I get the following error:
Traceback (most recent call last):
File "simple.py", line 55, in <module>
mb_toc_urlpart = "%20".join(str(x) for x in calculate_mb_toc_numbers(filter_
toc_entries(f)))
File "simple.py", line 49, in calculate_mb_toc_numbers
leadout_offset = int(eac[-1]['end_sector']) + 150 + 1
IndexError: list index out of range
This log works
This log breaks
I believe it's the encoding that's breaking the script because if I simply do this at a command prompt:
type ascii.log > scrubbed.log
and then run the script on scrubbed.log, the script works fine (this is actually fine for my purposes since there's no loss of important information and I'm not writing back to a file, just printing to the console).

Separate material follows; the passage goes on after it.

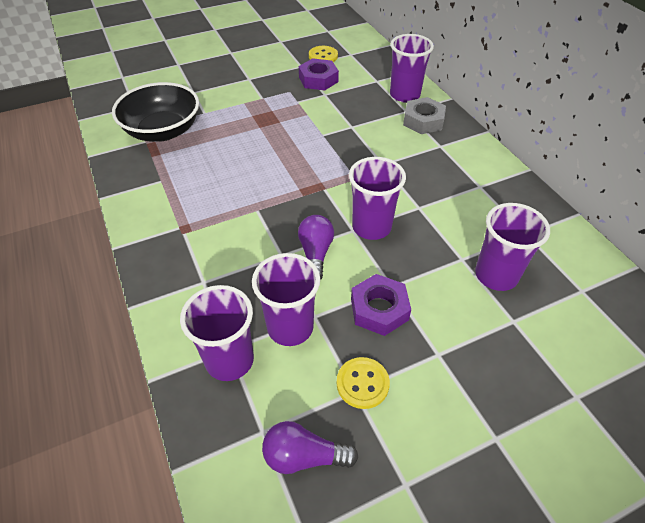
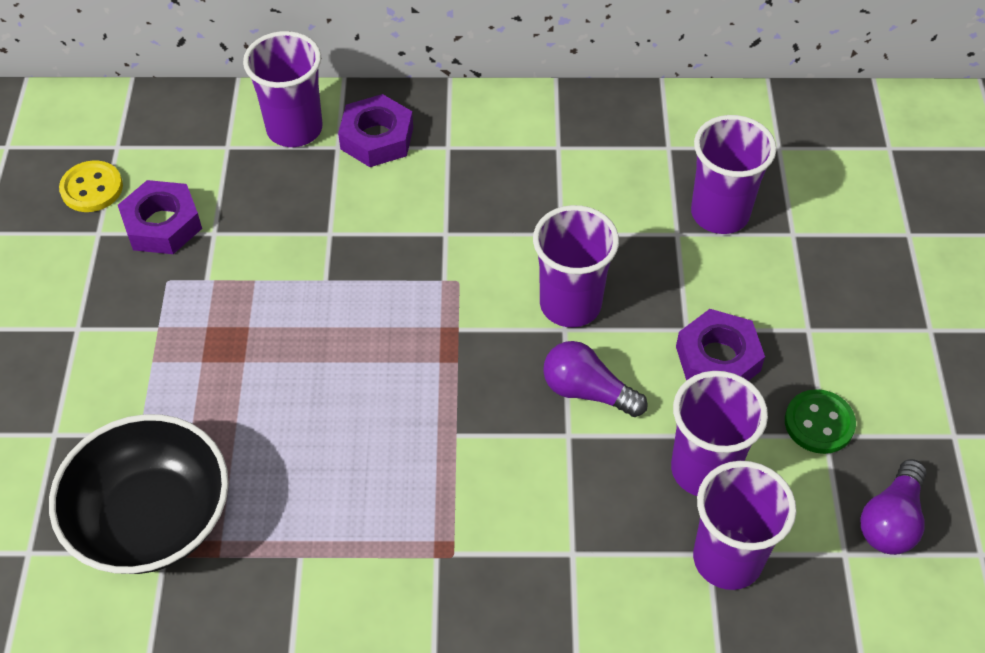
camera: 65 degrees left, 5 degrees up
(362, 383) = (819, 423): yellow button -> green button
(423, 121) = (377, 138): grey nut -> purple nut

One workaround would be to "scrub" the log file before passing it to Python (e.g. using the type pipe trick above to a temporary file and then have the script run on that), but I would like to have Python "ignore" the encoding if it's possible. I'm also not sure how to detect what type of log file the script is reading so I can act appropriately.
I'm reading this and this but my eyes are still spinning around in their head, so while that may be my longer term strategy, I'm wondering if there's an interim hack I could use.